_Set exercise 1_
Pull out every line of the records that contains the word "name".

=====

Aradia is one of the principal figures in the American folklorist Charles Godfrey Leland's 1899 work Aradia, or the Gospel of the Witches, which he believed to be a genuine religious text used by a group of pagan witches in Tuscany, a claim that has subsequently been disputed by other folklorists and historians.[1] In Leland's Gospel, Aradia is portrayed as a messiah who was sent to Earth in order to teach the oppressed peasants how to perform witchcraft to use against the Roman Catholic Church and the upper classes.

The folklorist Sabina Magliocco has theorised that prior to being used in Leland's Gospel, Aradia was originally a supernatural figure in Italian folklore, who was later merged with other folkloric figures such as sa Rejusta of Sardinia.[2]

Since the publication of Leland's Gospel, Aradia has become "arguably one of the central figures of the modern pagan witchcraft revival" and as such has featured in various forms of Neopaganism, including Wicca and Stregheria, as an actual deity.[3] Raven Grimassi, founder of the Wiccan-inspired tradition of Stregheria, claims that Aradia was a historical figure named Aradia di Toscano, who led a group of "Diana-worshipping witches" in 14th-century Tuscany.[4]


The Italian form of the name Herodias is Erodiade. It appears that Herodias, the wife of Herod Antipas, in Christian mythology of the Early Middle Ages, came to be seen as a spirit condemned to wander the sky forever due to her part in the death of John the Baptist, permitted only to rest in treetops between midnight and dawn.

=====

_Set exercise 2_
Summarize the text on Aradia in two sentences.

=====

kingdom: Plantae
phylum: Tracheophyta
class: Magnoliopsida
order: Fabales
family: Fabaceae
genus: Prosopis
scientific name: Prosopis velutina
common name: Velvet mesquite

=====

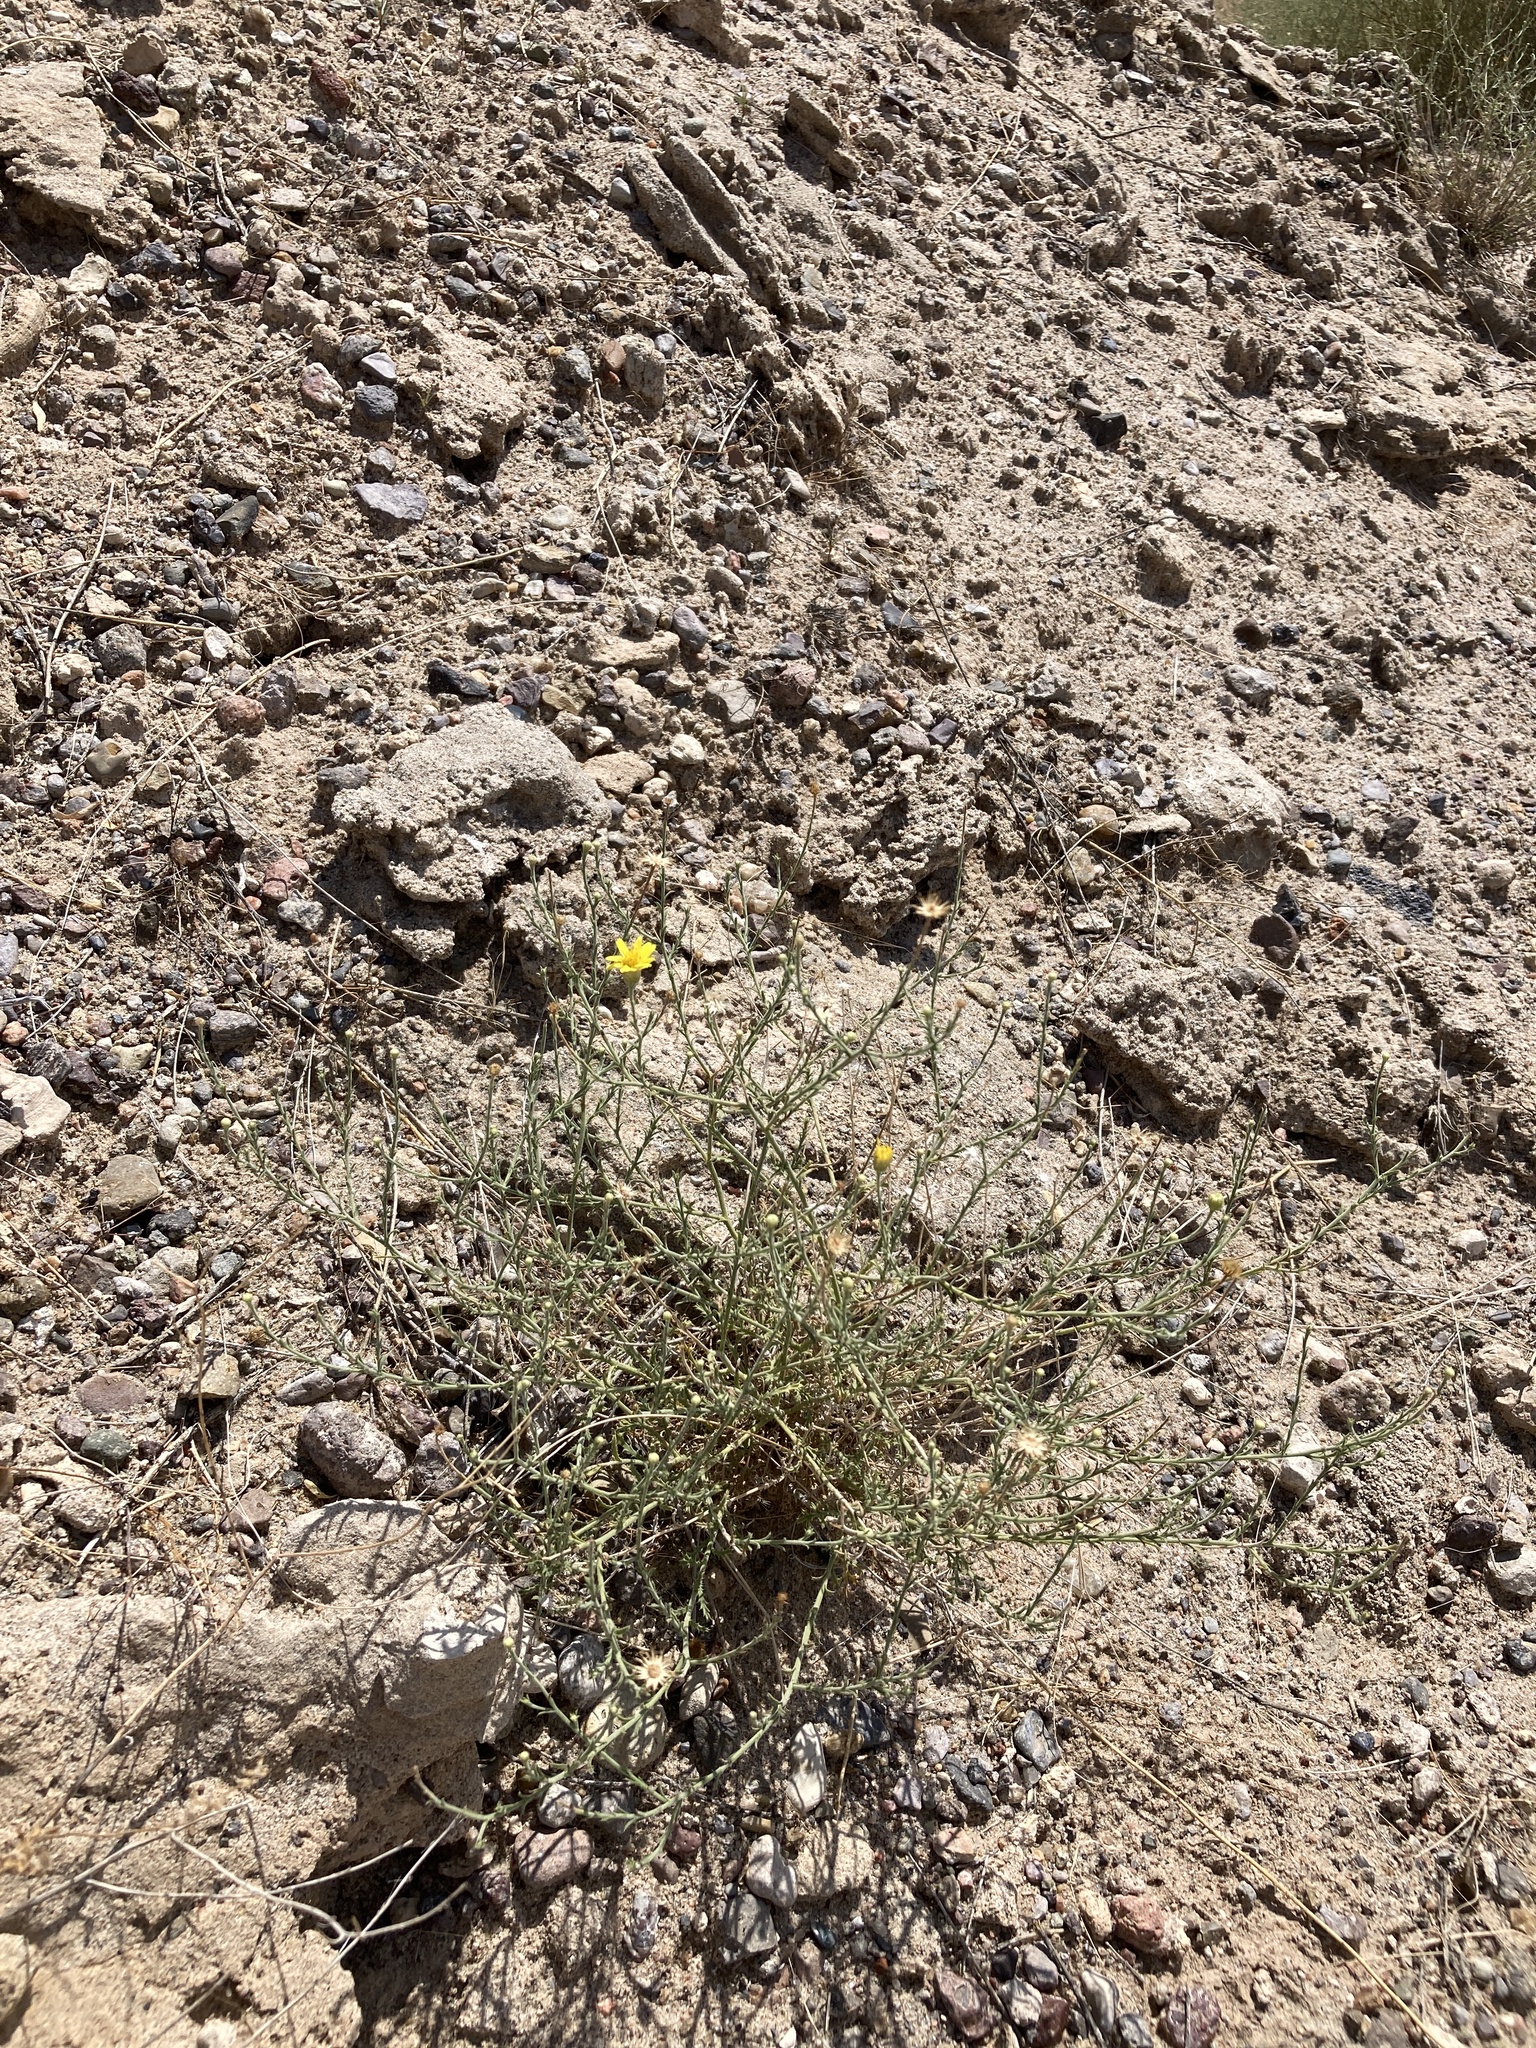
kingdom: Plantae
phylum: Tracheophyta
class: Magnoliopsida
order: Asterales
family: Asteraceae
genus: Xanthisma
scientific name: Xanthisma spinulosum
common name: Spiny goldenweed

=====

_Right answer 1_
scientific name: Prosopis velutina
common name: Velvet mesquite
scientific name: Xanthisma spinulosum
common name: Spiny goldenweed

_Right answer 2_
Aradia is one of the principal figures in Charles Godfrey Leland's 1899 Aradia, or the Gospel of the Witches, where she is portrayed as a messiah sent to teach oppressed peasants witchcraft to use against the Roman Catholic Church and the upper classes, though Leland's belief that the book was a genuine text of Tuscan pagan witches has been disputed. Since the book's publication she has featured as a deity in forms of Neopaganism such as Wicca and Stregheria, and Raven Grimassi claims she was a historical figure, Aradia di Toscano, who led "Diana-worshipping witches" in 14th-century Tuscany.